Output all of the data exactly as it appears, but leave out any pictures it contains.

Collected data Block Start

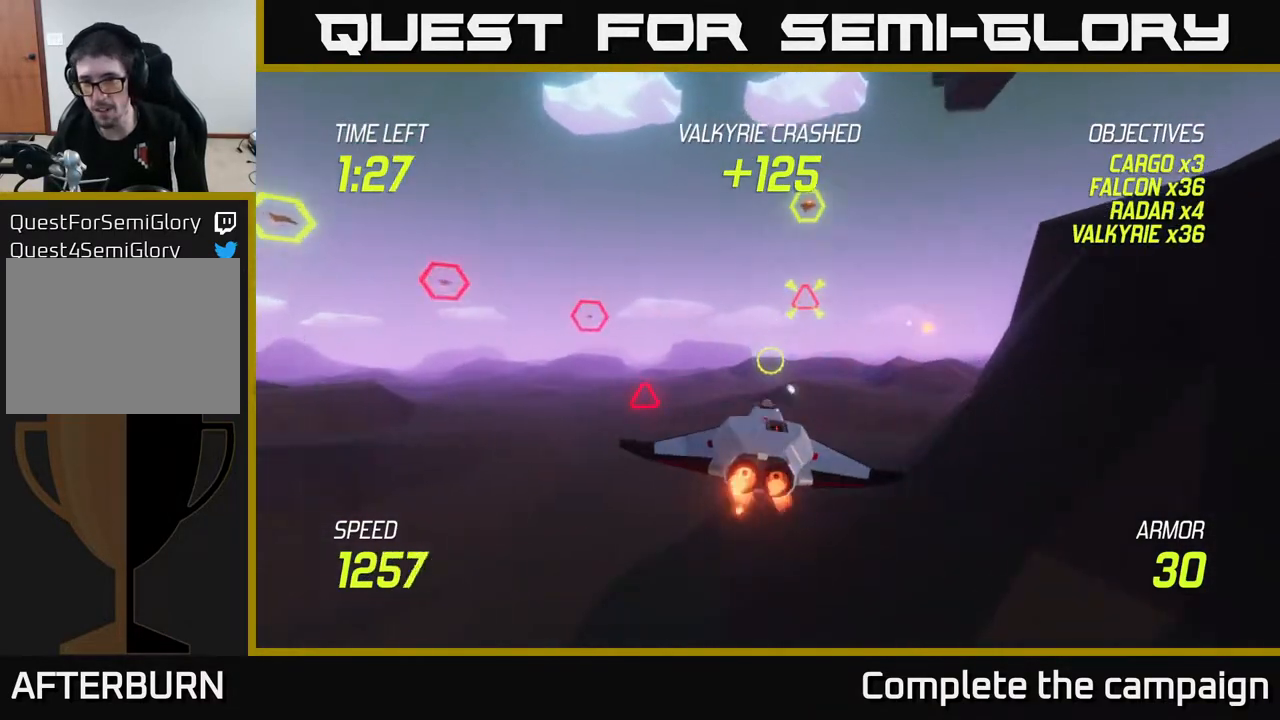
{"buttons": ["L2"], "left_stick": "center", "right_stick": "center", "events": [[50, "L2", "down"], [83, "R2", "up"], [133, "left_stick", "right"], [467, "left_stick", "center"]]}
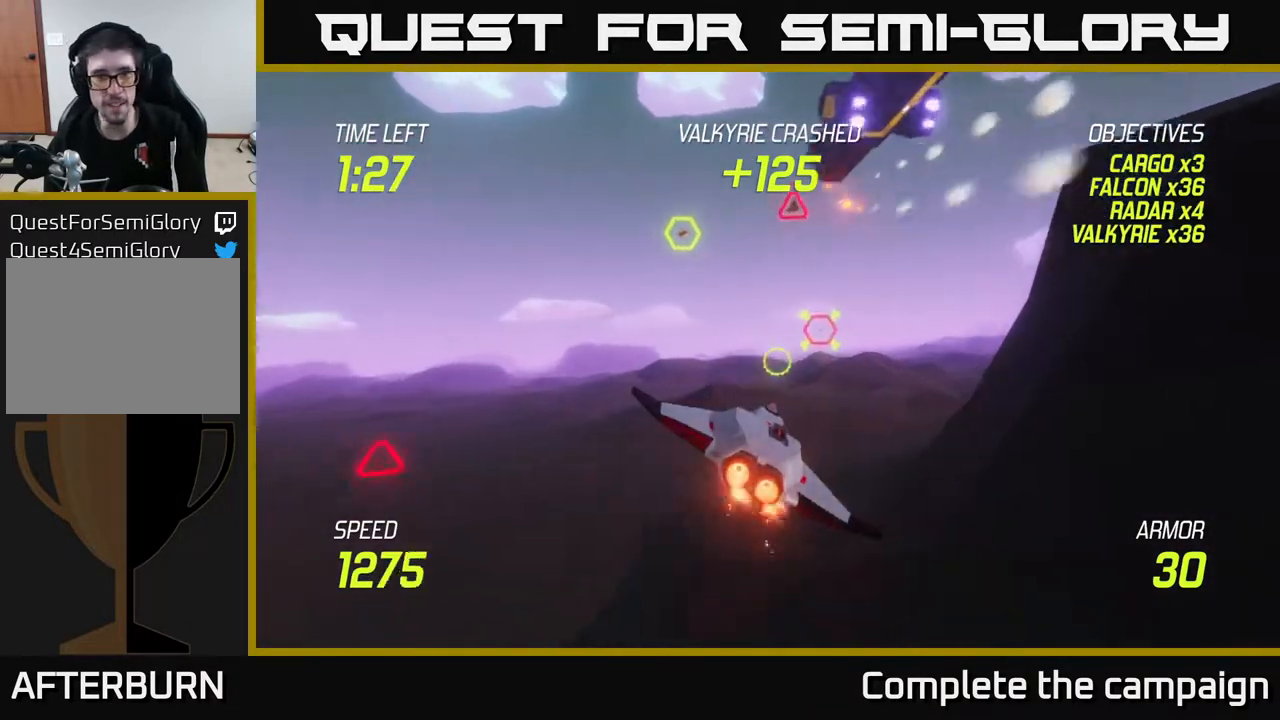
{"buttons": ["L2"], "left_stick": "right", "right_stick": "center", "events": [[67, "left_stick", "right"]]}
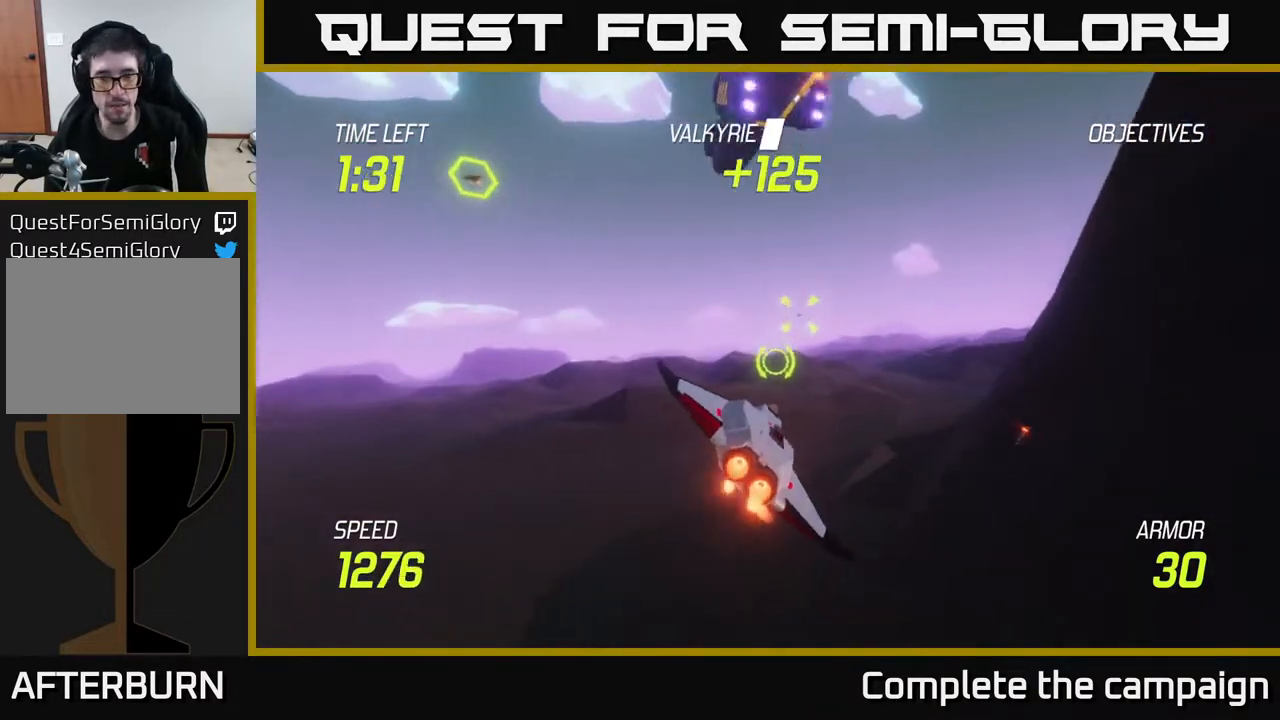
{"buttons": ["R2"], "left_stick": "right", "right_stick": "center", "events": [[33, "R2", "down"], [233, "R2", "up"], [350, "L2", "up"], [367, "R2", "down"]]}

Collected data Block End

### Solved problem
{"buttons": ["L2"], "left_stick": "center", "right_stick": "center", "events": [[50, "L2", "down"], [83, "R2", "up"], [133, "left_stick", "right"], [467, "left_stick", "center"]]}
{"buttons": ["L2"], "left_stick": "right", "right_stick": "center", "events": [[67, "left_stick", "right"]]}
{"buttons": ["R2"], "left_stick": "right", "right_stick": "center", "events": [[33, "R2", "down"], [233, "R2", "up"], [350, "L2", "up"], [367, "R2", "down"]]}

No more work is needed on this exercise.